Document section |
******************************

Wawrzyszew is a residential neighbourhood consisting of the multifamily residential apartment buildings. In the central portion of the neighbourhood is located an urban park centred on the Brustman Ponds, two artificial ponds connected by a canal.

In Wawrzyszew are located two stations of the M1 line of the Warsaw Metro rapid transit underground system. They are Wawrzyszew, located at the intersection of Kasprowicza Street, Lindego Street, and Wolumen Street, and Młociny located at the intersection of Kasprowicza Street, Nocznickiego Street, and Zgrupowania AK "Kampinos" Street.

There are two Catholic churches, the Church of St. Mary Magdalene, and the Church of Mary the Mother of Entrustment. Both are located next to each other, at 64 Wólczyńska Street. Next to them, between Wólczyńska Street, Gotycka Street, and Kwitnąca Street, is located the Wawrzyszew Cemetery.

At 1 Goldoniego Street, is located the Bielany Cultural Center. At 53 Wolumen Street is located the Wolumen Marketplace.

== Location and administrative boundaries ==
Wawrzyszew is a neighbourhood, and an area of the City Information System, located in the city of Warsaw, Poland, within the central southeastern portion of the district of Bielany. To the north its border is determined by Kasprowicza Street; to the east, by Oczapowskiego Street, and Reymonta Street; to the south, by Wólczyńska Street, Kwitnąca Streer, and Gotycka Street; and to the west, by Nocznickiego Street. It borders Wrzeciono to the north, Old Bielany to the east, Chomiczówka to the south, and Radiowo, and Huta to the west.

******************************

(Dataset records)
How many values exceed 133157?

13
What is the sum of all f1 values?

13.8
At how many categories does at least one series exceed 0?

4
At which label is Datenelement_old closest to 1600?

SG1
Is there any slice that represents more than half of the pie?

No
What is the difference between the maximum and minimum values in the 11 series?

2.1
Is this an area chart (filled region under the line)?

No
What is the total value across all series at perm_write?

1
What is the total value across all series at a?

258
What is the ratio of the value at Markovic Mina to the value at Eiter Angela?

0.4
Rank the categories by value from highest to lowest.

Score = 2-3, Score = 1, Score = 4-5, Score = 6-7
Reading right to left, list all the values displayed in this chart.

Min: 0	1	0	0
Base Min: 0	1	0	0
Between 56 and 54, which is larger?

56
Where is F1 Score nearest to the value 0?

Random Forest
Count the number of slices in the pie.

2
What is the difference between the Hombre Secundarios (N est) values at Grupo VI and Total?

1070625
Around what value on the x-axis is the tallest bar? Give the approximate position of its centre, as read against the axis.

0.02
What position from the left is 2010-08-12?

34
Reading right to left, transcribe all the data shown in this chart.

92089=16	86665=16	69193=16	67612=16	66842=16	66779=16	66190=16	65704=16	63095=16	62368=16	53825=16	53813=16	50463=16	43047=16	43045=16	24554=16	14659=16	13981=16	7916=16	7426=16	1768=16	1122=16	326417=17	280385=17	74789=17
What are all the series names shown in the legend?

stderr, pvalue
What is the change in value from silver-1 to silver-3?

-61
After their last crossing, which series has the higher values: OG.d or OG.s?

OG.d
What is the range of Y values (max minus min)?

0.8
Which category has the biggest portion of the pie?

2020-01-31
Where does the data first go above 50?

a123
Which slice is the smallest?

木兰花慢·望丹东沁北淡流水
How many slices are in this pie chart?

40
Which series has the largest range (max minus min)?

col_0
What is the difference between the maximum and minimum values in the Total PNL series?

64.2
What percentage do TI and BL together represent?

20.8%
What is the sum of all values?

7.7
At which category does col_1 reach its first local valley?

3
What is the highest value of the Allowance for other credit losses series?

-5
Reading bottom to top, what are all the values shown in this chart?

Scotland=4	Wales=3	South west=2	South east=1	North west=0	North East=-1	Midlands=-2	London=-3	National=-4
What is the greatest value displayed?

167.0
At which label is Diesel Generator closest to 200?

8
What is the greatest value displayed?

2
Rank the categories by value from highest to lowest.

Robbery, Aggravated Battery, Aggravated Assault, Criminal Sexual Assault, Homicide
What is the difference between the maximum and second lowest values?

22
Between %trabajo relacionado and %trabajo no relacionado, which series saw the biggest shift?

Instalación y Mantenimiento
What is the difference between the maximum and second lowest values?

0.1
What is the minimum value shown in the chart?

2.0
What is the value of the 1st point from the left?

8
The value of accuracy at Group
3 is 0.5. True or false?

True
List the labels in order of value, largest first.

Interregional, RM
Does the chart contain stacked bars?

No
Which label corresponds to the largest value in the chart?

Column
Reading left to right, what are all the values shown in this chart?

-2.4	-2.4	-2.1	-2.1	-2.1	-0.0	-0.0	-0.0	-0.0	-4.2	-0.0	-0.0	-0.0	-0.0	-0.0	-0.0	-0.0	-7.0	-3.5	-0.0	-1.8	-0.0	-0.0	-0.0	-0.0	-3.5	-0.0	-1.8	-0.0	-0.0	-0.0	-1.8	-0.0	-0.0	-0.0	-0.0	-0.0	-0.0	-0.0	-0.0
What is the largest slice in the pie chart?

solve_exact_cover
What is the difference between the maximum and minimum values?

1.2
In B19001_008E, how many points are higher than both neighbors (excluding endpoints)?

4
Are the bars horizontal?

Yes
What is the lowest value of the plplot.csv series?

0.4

******************************

Questions |
(a) Which neighbourhoods does the Wawrzyszew text name as bordering Wawrzyszew?
(b) Reproduce the passage of the Wawrzyszew text between "There are two" and "the Wolumen Marketplace.", inclusive, word for word.

Solutions below |
(a) Wrzeciono, Old Bielany, Chomiczówka, Radiowo, Huta

(b)
There are two Catholic churches, the Church of St. Mary Magdalene, and the Church of Mary the Mother of Entrustment. Both are located next to each other, at 64 Wólczyńska Street. Next to them, between Wólczyńska Street, Gotycka Street, and Kwitnąca Street, is located the Wawrzyszew Cemetery.

At 1 Goldoniego Street, is located the Bielany Cultural Center. At 53 Wolumen Street is located the Wolumen Marketplace.